IL VALORE AGGIUNTO DEL PORTIERE: OLTRE LE PARATE, L'ARCHITETTURA EMOTIVA
Nel calcio contemporaneo il portiere è più «coordinatore» che «solista». Nel sistema di Tacchinardi, Cordaro non è solo chiamato a parare: deve «disegnare» con i piedi, offrire la soluzione corta quando il pressing avversario è alto, verticalizzare su Corti o sull’esterno dal lato forte quando c’è spazio per saltare la prima linea. Sono scelte che riducono il numero di sparate casuali, alzano la percentuale di seconde palle «giocabili» e, soprattutto, trasmettono calma. C’è poi la dimensione più invisibile: la comunicazione. In area piccola la parola conta quanto la mano di richiamo. Il salvataggio «a visuale ostruita» a Novara è anche un prodotto di questa coralità: difesa che tampona, portiere che sceglie il tempo per scivolare e il lato da proteggere. È l’alfabeto della «porta organizzata», che spesso vale più di un grande volo in fotografia.
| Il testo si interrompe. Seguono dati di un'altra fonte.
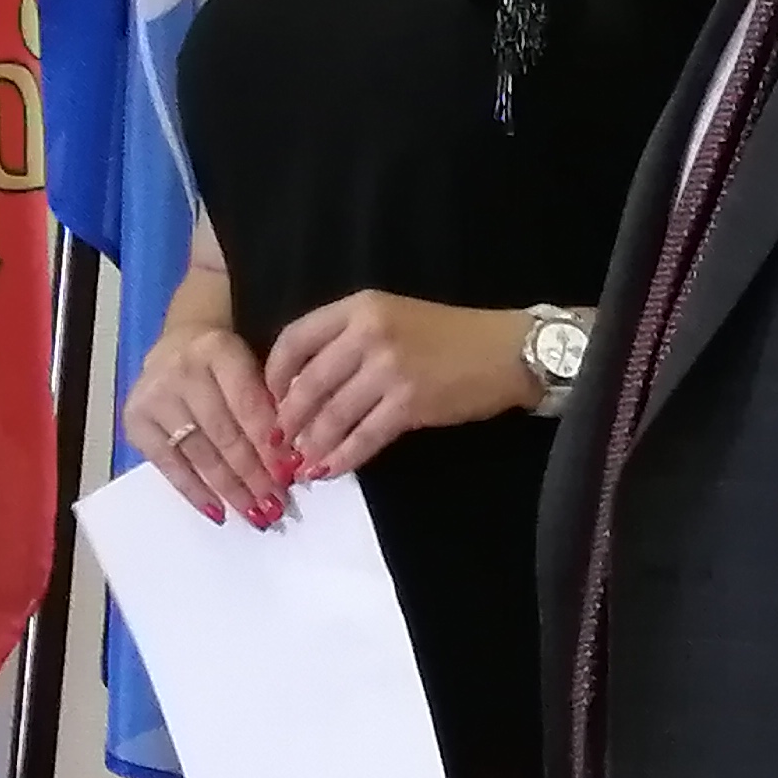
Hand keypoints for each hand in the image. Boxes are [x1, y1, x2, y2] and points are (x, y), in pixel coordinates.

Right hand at [121, 307, 296, 522]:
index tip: (289, 475)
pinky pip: (168, 465)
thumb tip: (289, 463)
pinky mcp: (135, 421)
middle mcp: (182, 371)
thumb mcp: (255, 365)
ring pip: (199, 453)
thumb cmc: (226, 363)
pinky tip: (217, 511)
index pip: (247, 405)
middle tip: (275, 504)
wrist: (179, 342)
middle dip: (254, 474)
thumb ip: (271, 405)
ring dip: (230, 488)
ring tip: (254, 512)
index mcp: (219, 351)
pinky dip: (194, 491)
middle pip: (223, 433)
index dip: (269, 444)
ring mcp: (154, 397)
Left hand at [262, 293, 542, 476]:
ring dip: (311, 445)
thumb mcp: (392, 317)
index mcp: (359, 307)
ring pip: (331, 415)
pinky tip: (330, 469)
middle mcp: (369, 333)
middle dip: (287, 421)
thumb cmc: (450, 335)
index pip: (294, 340)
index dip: (273, 376)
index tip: (269, 401)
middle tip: (279, 445)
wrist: (507, 351)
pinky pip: (363, 437)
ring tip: (301, 463)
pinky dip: (342, 458)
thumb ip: (347, 341)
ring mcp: (389, 369)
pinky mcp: (410, 403)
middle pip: (307, 384)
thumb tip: (300, 388)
NON TEMERE NESSUNO È UNO SLOGAN
«Non temiamo nessuno» ha un peso specifico solo se poggia su fondamenta verificabili. Oggi la Pergolettese può pronunciarla perché: 1) ha costruito una base di risultati che l’hanno tirata fuori dalla bassa marea; 2) ha dimostrato di saper portare a casa punti in partite «ostiche» come quella del Piola; 3) ha un portiere classe 2004 che regge la competizione degli adulti con postura da professionista consumato; 4) ha un allenatore che ha ridato grammatica, compattezza e senso del dettaglio. Il prossimo passo, contro l’Arzignano al Voltini di sabato 14 marzo alle 17.30, è la cartina tornasole. Vincere significherebbe trasformare la narrativa della «crescita caratteriale» in classifica: 3 punti che moltiplicano il valore di ogni scelta fatta negli ultimi mesi. Pareggiare, se la prestazione resterà pulita e consapevole, potrà comunque confermare che la direzione è quella giusta. Perdere, invece, imporrebbe di reagire subito, senza ricascare nei dubbi che avevano frenato la prima parte di stagione. A guardia di tutto, c’è sempre lui: Lorenzo Cordaro. Se dovesse ricapitare quella scena, il pallone che spunta tardi, corpi dappertutto, pubblico che trattiene il fiato, la Pergolettese sa di potersi fidare. Non è poco, quando ogni dettaglio vale una salvezza.